Where do you see yourself in five years? What are you doing to reach your goal?

In five years’ time, I would honestly like to say I see myself working for an animation studio. But who knows! Five years is a long time. If I told myself 5 years ago that I'd be aiming to move to Canada to study I’d have called bull! I think I'm just gonna ride this one out and see how it goes. I would rather attempt and fail than not attempt at all. I don't want to live a life of 'what if'.

Did you come from an artistic family?

Surprisingly, I don't come from an artistic family. But my biggest inspiration has got to be my grandpa. He grew up in the same town as I did and he knew exactly what he wanted to do in life. He attended night classes in chemistry, and managed to secure a job at Croda (a British speciality chemicals company) cleaning the floors of the labs. In time, he managed to build his way up from sweeping floors to becoming the manager of the company. I love that. Also, my uncle is the same! He studied psychology at Oxford University and moved to Canada where he has lived since before I was born. I visited his home actually for the first time this summer whilst I was over there! My family inspire me greatly.

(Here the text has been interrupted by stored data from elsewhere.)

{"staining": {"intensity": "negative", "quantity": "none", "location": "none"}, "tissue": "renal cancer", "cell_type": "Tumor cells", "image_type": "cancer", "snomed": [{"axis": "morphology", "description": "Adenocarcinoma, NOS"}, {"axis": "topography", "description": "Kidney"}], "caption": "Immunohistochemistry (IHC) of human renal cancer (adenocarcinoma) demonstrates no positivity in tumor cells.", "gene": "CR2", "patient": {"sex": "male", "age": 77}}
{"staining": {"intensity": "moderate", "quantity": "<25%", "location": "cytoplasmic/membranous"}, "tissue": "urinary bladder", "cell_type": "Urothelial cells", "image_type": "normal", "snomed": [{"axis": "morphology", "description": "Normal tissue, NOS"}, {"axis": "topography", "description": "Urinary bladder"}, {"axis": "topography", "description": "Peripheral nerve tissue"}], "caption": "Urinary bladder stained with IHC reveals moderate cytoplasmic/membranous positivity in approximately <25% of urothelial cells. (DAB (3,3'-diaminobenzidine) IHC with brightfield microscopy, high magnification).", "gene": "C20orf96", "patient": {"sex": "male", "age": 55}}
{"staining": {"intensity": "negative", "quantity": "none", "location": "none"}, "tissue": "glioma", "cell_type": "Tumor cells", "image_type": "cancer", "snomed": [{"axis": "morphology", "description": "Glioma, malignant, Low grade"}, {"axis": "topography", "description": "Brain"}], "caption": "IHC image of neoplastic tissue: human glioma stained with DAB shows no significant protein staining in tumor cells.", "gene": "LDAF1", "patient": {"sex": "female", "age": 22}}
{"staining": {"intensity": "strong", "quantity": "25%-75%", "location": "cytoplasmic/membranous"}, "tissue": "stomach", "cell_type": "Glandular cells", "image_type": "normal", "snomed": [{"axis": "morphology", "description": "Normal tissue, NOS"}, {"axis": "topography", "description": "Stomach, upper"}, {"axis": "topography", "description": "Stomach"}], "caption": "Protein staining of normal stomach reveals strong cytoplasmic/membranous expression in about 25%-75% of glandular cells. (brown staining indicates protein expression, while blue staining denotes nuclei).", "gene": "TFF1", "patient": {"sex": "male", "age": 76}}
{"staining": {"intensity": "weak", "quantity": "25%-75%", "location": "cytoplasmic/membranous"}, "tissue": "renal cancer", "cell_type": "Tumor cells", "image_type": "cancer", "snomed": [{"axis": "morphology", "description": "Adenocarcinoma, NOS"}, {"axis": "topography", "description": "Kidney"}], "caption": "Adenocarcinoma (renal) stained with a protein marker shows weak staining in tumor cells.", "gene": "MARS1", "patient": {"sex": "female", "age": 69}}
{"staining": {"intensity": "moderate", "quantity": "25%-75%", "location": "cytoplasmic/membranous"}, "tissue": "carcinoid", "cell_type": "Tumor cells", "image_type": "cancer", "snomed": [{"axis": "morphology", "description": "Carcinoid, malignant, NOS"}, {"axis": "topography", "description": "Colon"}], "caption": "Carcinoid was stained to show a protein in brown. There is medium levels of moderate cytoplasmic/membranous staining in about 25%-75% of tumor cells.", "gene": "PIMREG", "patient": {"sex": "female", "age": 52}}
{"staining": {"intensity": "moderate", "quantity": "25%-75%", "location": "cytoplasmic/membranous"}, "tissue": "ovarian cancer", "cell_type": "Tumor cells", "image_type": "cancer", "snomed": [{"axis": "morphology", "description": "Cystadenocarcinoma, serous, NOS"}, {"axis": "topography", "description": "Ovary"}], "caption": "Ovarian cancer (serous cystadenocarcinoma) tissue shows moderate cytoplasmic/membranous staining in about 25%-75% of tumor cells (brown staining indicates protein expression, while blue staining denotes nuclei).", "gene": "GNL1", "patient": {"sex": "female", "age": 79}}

(Above) This creation caught my attention because of the strong imagery. I can’t help but interpret it in an almost dark, sad way as if the man is suffering. Is he sleeping or dead? Was that the intention? What does this drawing mean? Why did you create it and how do you hope people will interpret it?

The photo on the right was actually a commission piece I did for someone. He was a photographer. This photo, I believe, was from his first photography shoot. Nonetheless, I enjoyed working on this piece so much! I'm not exactly sure what the guy was intending to create with the photo, but I see it as a man that has collapsed due to medical reasons. It was just so different to all the other commissions I had taken on. Usually people come to me asking to draw their babies or dogs, haha. Actually, the strangest order I've had was to draw a sperm dressed in army gear.

Do you plan to or currently conduct any workshops? If so, when, where and how often? Where can people find more information?

Like I said earlier, sadly my area doesn't really care for art. So conducting a workshop could possibly be a great flop! I'd love to be able to set up one, but I guess it all depends on the demand. Maybe someday!